METHOD OF PAYMENT. Payments shall be made to HawkGrips in accordance with the Payment Plan via Customer’s credit card provided at time of original purchase. Customer’s credit card information will be stored securely and all monthly payments will be automatically charged to said credit card in equal monthly amounts until the debt is paid in full.
ACCELERATION UPON BREACH. In the event that the CUSTOMER fails to make any payments in accordance with the Payment Plan, upon reaching ten (10) days after the failure to make any such prescribed payment, the full amount of the Balance of Purchase shall come immediately due and payable.
ASSIGNMENT. HawkGrips may assign this Agreement with written notice to the CUSTOMER. In the event of such assignment, the assignee may designate a new method of payment.
NO MODIFICATION UNLESS IN WRITING. No modification of this Agreement shall be valid unless in writing and agreed upon by both Parties.
OWNERSHIP OF GOODS. HawkGrips will be the sole owner of all products shipped to CUSTOMER under a payment plan or payment agreement until the final balance has been paid.
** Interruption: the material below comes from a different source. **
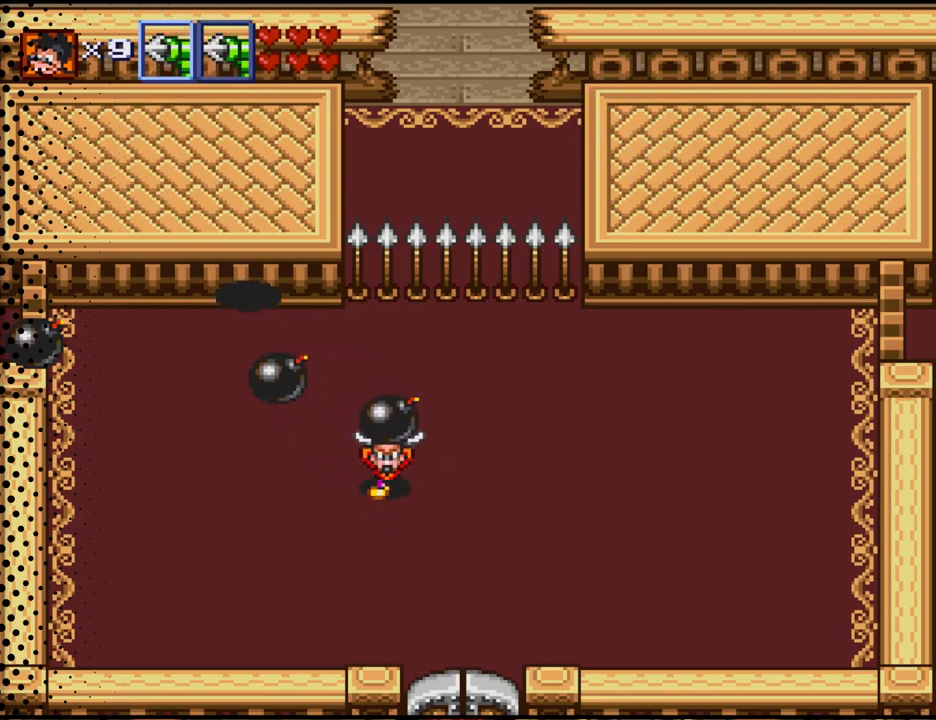
{"buttons": ["DPAD_DOWN", "DPAD_LEFT"], "events": [[367, "DPAD_RIGHT", "up"], [433, "DPAD_LEFT", "down"]]}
Any products purchased under a HawkGrips payment plan or payment agreement will be considered ‘on loan’ to the CUSTOMER until full payment is received by HawkGrips. In the event of default or non-payment, including bankruptcy or failure to make all scheduled payments for any reason, CUSTOMER agrees to return any and all products purchased under a payment agreement to HawkGrips in like new condition upon demand. Customer will be held responsible for the full cost of any damaged products.
APPLICABLE LAW. This Consulting Agreement and the interpretation of its terms shall be governed by and construed in accordance with the laws of the State of Pennsylvania and subject to the exclusive jurisdiction of the federal and state courts located in Montgomery County, Pennsylvania.
SEVERABILITY. In the event any provision of this Agreement is held to be invalid, illegal, or enforceable for any reason, then the Parties agree that such provision shall be deemed to be struck and the remainder of the Agreement shall be enforced as if the struck provision were never included in the Agreement.